March 4, 2009 at 9:41 am
I have this condition in a select statement
tbl.columnName <> 'ACT'
In the actual table tbl.columnName is NULL. I thought NULL is not equal to 'ACT'. but nothing is selected when this is in the where clause. the statement only returns rows if i comment out this line.
Whats going on in the background, that makes sql server think that NULL = 'ACT' ?
March 4, 2009 at 9:57 am
winston Smith (3/4/2009)
I have this condition in a select statementtbl.columnName <> 'ACT'
In the actual table tbl.columnName is NULL. I thought NULL is not equal to 'ACT'. but nothing is selected when this is in the where clause. the statement only returns rows if i comment out this line.
Whats going on in the background, that makes sql server think that NULL = 'ACT' ?
NULL <> 'ACT' is actually undetermined, or in this case, false.
Also, NULL = 'ACT' is also undetermined, or in this case, false as well.
If you may have null values you need to do something like this:
(tbl.columnName <> 'ACT' or tbl.columnName is null)
or this:
isnull(tbl.columnName,'') <> 'ACT'
Realize that the second option may preclude the use of indexes in your query.
March 4, 2009 at 10:01 am
From Books On Line
A value of NULL indicates that the value is unknown. A value of NULL is different from an empty or zero value. No two null values are equal. Comparisons between two null values, or between a NULL and any other value, return unknown because the value of each NULL is unknown.

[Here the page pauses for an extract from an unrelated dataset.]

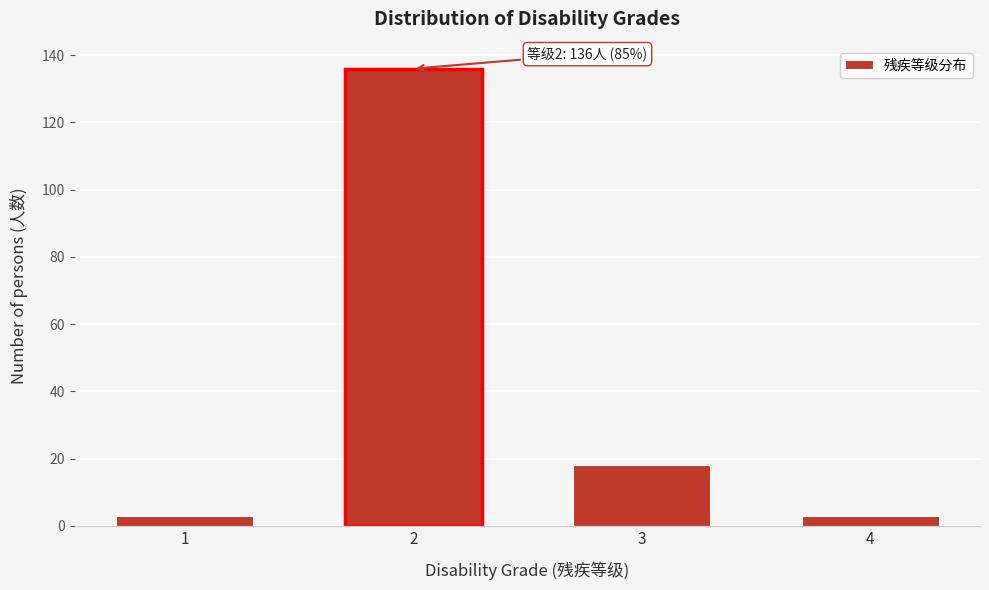

Reading right to left, transcribe all the data shown in this chart.

4=3	3=18	2=136	1=3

If you want to include NULL values look at IS NULL
To determine whether an expression is NULL, use IS NULL or IS NOT NULL instead of comparison operators (such as = or !=). Comparison operators return UNKNOWN when either or both arguments are NULL.
March 4, 2009 at 10:01 am
winston Smith (3/4/2009)
I have this condition in a select statementtbl.columnName <> 'ACT'
In the actual table tbl.columnName is NULL. I thought NULL is not equal to 'ACT'. but nothing is selected when this is in the where clause. the statement only returns rows if i comment out this line.
Whats going on in the background, that makes sql server think that NULL = 'ACT' ?
It's not that SQL server thinks that NULL='ACT' it is just that when comparing against NULL the result comes back as 'Unkown' so this will not return any rows.